___ RECORDS FOR THE TASK ___

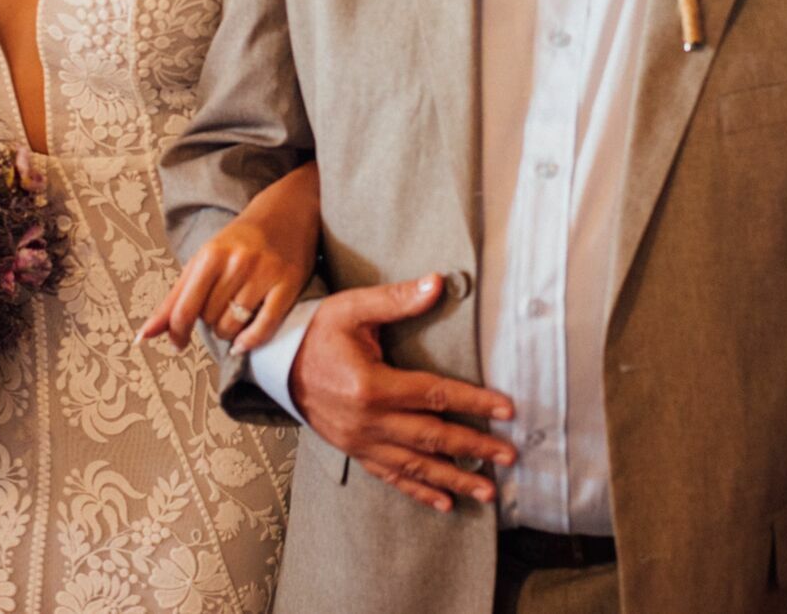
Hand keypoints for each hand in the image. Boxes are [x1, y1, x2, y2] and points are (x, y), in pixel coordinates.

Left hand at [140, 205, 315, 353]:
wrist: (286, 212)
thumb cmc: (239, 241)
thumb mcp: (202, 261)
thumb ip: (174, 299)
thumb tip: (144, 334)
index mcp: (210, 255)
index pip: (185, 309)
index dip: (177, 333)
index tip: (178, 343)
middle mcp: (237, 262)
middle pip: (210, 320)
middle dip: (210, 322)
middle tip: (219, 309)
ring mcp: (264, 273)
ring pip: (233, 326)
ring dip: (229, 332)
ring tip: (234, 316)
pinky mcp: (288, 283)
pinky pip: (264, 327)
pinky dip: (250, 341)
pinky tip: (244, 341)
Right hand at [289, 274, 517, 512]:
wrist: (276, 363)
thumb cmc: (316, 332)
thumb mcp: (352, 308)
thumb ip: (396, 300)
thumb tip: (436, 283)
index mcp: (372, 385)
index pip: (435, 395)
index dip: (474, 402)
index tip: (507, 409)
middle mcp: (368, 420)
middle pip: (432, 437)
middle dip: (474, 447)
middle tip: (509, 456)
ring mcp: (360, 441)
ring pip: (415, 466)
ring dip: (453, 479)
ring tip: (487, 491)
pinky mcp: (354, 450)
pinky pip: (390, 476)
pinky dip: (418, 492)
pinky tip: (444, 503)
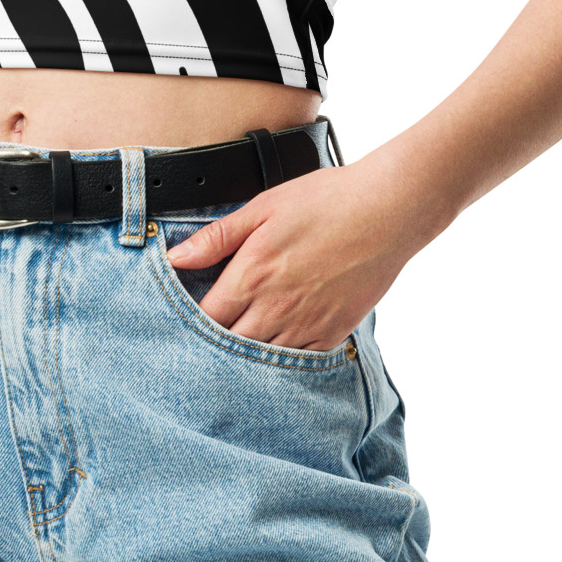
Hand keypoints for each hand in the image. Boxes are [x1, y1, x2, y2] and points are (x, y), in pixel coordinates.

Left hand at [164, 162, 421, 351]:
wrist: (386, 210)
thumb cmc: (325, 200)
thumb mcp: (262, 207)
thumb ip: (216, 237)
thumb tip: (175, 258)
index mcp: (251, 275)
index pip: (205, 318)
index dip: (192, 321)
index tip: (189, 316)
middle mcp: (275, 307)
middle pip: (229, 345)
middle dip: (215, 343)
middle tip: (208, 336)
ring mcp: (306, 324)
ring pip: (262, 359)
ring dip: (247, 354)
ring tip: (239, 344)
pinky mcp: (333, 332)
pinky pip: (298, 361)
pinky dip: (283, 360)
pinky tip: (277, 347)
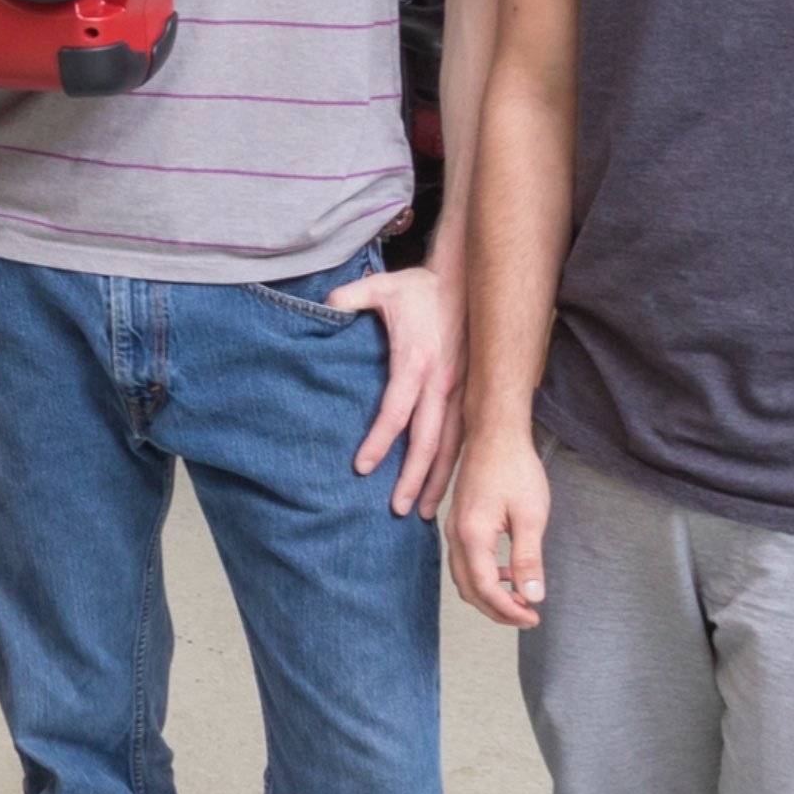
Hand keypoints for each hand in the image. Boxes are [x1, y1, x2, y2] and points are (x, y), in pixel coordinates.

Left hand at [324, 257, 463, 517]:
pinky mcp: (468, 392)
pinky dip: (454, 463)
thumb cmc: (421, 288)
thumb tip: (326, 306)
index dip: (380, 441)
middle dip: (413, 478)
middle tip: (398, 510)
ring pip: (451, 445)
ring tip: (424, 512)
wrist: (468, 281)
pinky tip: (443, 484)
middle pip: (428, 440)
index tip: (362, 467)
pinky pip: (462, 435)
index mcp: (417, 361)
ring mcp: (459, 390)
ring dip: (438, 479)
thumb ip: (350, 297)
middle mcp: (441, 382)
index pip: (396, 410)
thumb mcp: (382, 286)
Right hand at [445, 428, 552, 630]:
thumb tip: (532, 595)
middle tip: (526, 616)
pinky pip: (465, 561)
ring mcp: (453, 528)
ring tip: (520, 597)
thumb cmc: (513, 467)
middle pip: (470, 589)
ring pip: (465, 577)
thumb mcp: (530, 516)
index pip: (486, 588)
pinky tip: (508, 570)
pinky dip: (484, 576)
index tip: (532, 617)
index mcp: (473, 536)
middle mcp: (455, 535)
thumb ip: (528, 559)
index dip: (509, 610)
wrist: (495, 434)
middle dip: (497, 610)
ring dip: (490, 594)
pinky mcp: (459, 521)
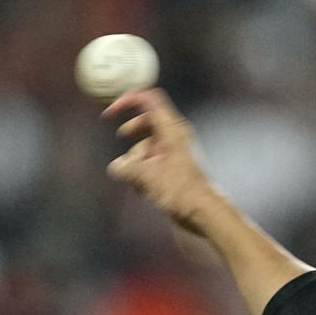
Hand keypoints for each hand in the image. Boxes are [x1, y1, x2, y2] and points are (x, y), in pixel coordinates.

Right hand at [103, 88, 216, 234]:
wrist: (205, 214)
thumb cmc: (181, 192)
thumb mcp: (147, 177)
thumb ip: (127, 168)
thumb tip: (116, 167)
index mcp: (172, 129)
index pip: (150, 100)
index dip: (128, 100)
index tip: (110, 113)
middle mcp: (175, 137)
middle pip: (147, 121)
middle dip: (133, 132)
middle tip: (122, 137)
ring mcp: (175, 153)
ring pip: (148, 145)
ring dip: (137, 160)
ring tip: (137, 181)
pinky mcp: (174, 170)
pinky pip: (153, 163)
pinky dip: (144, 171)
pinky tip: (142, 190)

___
___ RECORDS FOR THE TASK ___

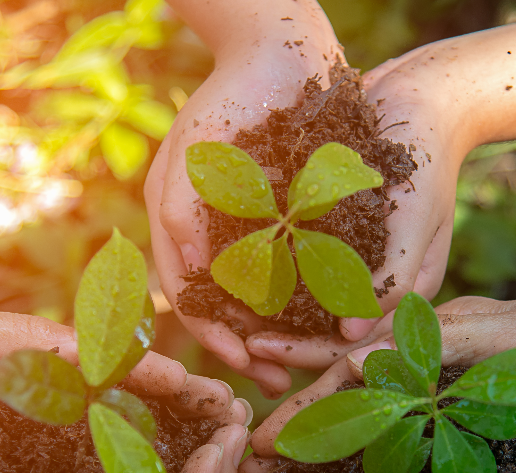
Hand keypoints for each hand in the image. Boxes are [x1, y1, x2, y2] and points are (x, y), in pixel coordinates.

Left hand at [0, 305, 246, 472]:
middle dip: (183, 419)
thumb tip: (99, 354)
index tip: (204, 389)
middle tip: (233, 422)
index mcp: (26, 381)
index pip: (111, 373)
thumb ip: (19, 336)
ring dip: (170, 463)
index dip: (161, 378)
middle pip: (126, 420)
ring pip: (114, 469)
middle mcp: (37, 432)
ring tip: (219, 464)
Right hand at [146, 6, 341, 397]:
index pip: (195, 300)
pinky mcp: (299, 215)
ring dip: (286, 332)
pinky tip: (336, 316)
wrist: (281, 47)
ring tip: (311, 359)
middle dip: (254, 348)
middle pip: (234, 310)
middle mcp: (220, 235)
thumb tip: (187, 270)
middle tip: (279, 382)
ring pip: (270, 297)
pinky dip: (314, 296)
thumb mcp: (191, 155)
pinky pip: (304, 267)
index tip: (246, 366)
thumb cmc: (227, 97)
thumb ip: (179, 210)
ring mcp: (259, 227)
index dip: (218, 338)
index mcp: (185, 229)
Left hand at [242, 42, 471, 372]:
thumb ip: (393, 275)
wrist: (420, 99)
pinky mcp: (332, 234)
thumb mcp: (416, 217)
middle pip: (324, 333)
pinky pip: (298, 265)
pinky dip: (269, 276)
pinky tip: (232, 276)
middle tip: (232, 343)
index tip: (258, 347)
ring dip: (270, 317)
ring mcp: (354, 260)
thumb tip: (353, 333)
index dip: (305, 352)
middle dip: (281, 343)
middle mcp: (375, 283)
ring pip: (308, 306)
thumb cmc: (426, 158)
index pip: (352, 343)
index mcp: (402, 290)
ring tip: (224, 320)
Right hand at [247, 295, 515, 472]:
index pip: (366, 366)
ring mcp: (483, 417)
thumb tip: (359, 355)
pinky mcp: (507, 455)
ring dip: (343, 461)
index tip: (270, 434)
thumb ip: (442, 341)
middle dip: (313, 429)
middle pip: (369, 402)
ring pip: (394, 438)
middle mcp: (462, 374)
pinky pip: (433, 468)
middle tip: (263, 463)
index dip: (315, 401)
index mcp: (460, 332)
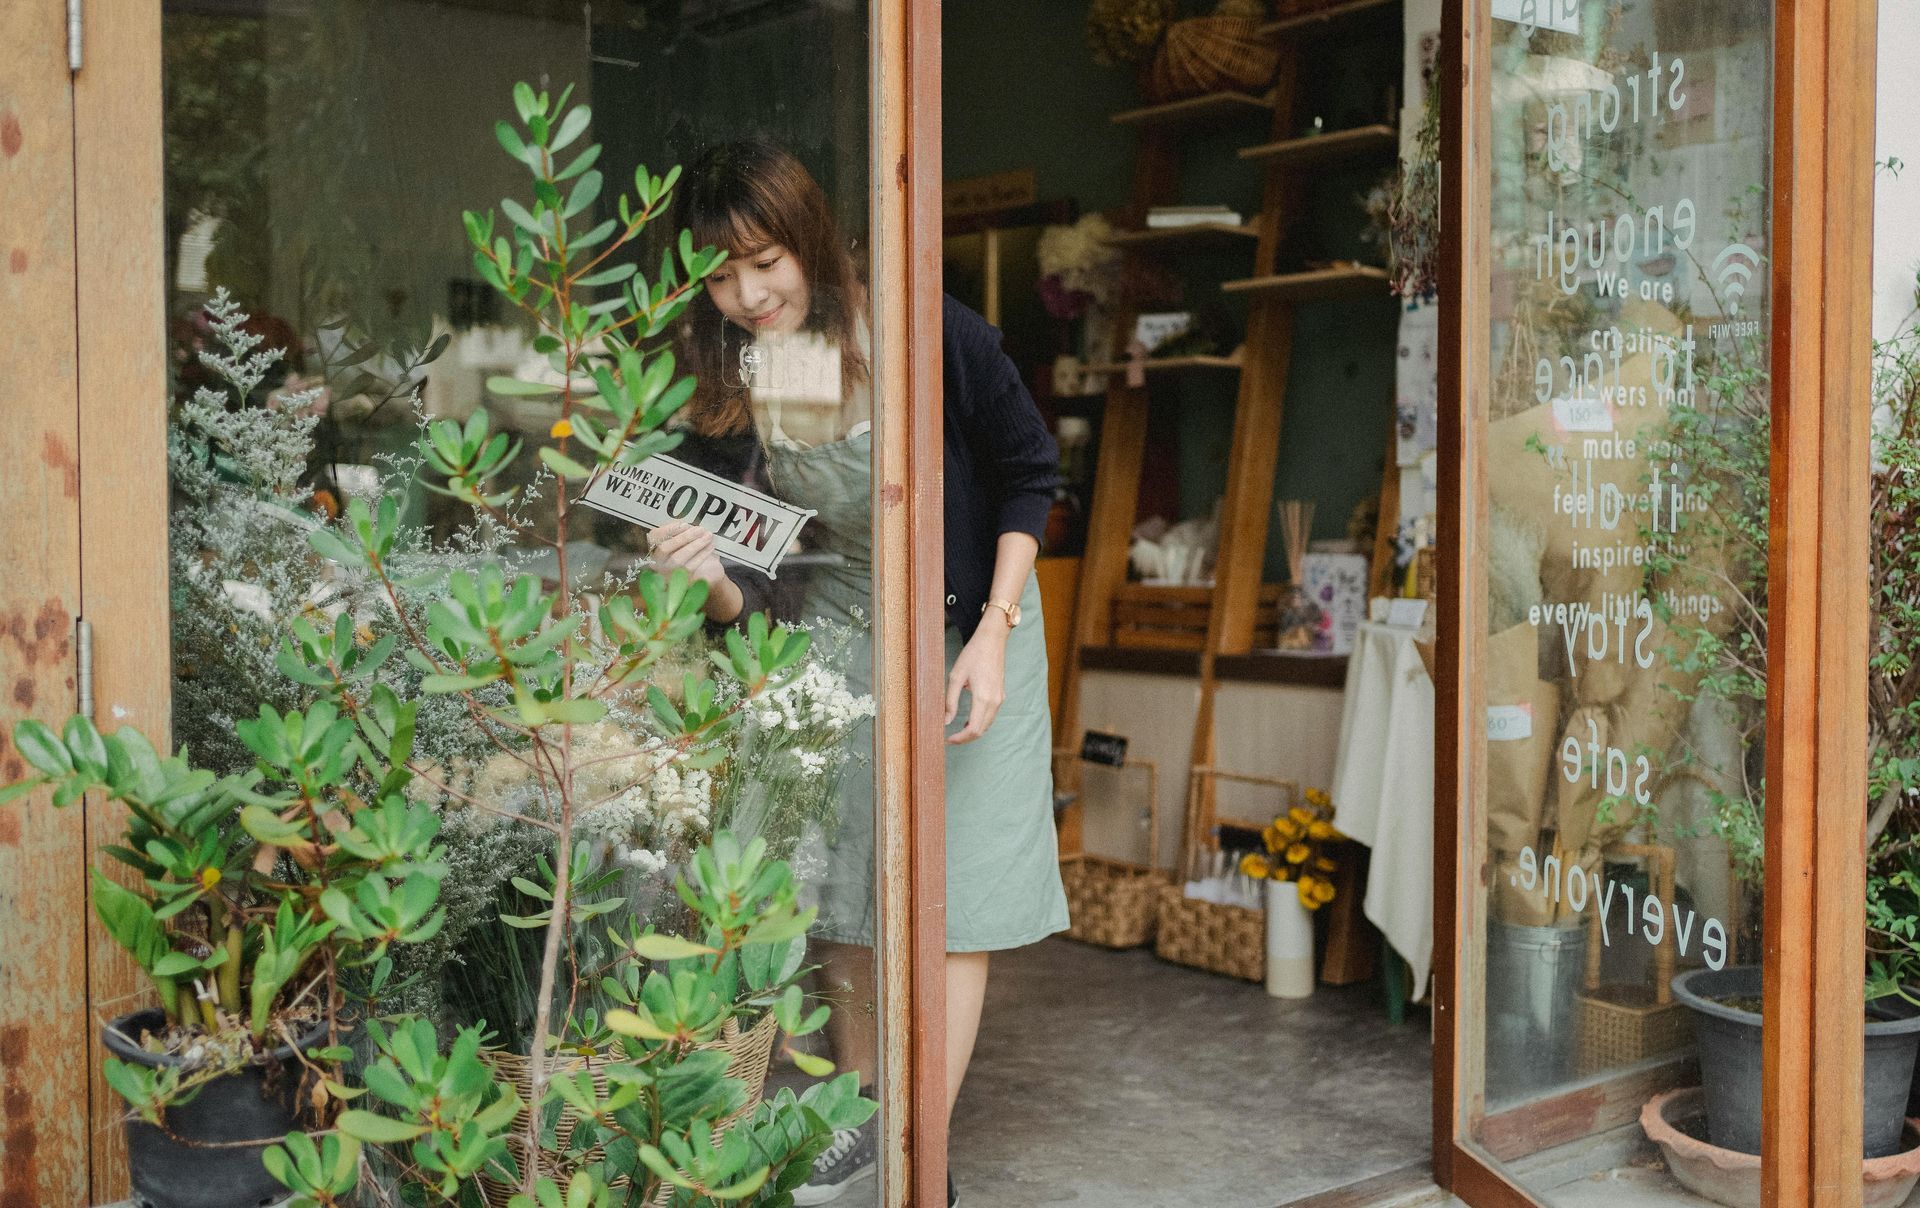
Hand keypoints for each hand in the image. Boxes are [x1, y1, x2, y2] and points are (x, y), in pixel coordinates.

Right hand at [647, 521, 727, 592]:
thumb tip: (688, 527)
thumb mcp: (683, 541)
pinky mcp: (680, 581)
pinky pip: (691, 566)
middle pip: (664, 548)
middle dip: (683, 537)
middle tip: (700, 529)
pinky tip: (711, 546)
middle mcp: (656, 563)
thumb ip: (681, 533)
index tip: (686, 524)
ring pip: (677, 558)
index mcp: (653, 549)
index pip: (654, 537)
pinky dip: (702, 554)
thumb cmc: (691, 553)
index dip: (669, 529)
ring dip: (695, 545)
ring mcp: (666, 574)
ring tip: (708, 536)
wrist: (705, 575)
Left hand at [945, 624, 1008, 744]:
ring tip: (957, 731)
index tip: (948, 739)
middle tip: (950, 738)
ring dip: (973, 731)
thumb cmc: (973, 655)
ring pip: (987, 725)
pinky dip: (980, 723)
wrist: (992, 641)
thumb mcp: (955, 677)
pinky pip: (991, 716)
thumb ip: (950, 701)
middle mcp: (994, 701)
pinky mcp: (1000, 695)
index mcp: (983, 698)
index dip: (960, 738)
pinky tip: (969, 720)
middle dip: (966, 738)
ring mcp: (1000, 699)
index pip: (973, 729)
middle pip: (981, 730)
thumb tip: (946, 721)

___

YOUR INSTRUCTIONS: Retype only the lines above between the line with "wrist: (286, 212)" and the line with "pinky tip: (444, 503)", counting those two lines as well, and keep every character as it is.

TASK ANSWER:
wrist: (286, 212)
thumb cmc: (239, 241)
thumb mcp: (202, 261)
thumb ip: (174, 299)
thumb tip: (144, 334)
index mcp: (210, 255)
index pip: (185, 309)
index dip: (177, 333)
index tip: (178, 343)
middle mcp: (237, 262)
middle pip: (210, 320)
middle dip: (210, 322)
middle tip: (219, 309)
ring mcp: (264, 273)
ring pip: (233, 326)
ring dip: (229, 332)
ring tip: (234, 316)
pinky mcp: (288, 283)
pinky pip: (264, 327)
pinky dip: (250, 341)
pinky tip: (244, 341)
Right hand at [289, 274, 517, 512]:
wrist: (276, 363)
thumb cmc: (316, 332)
thumb mcp: (352, 308)
thumb ip: (396, 300)
thumb tip: (436, 283)
index mcp: (372, 385)
index pip: (435, 395)
index dip: (474, 402)
index tip: (507, 409)
middle mcp: (368, 420)
middle pip: (432, 437)
middle dip: (474, 447)
middle tip: (509, 456)
ring mcp: (360, 441)
ring pip: (415, 466)
ring dip: (453, 479)
ring tip: (487, 491)
pinky mcp: (354, 450)
pinky pip: (390, 476)
pinky dip: (418, 492)
pinky tip: (444, 503)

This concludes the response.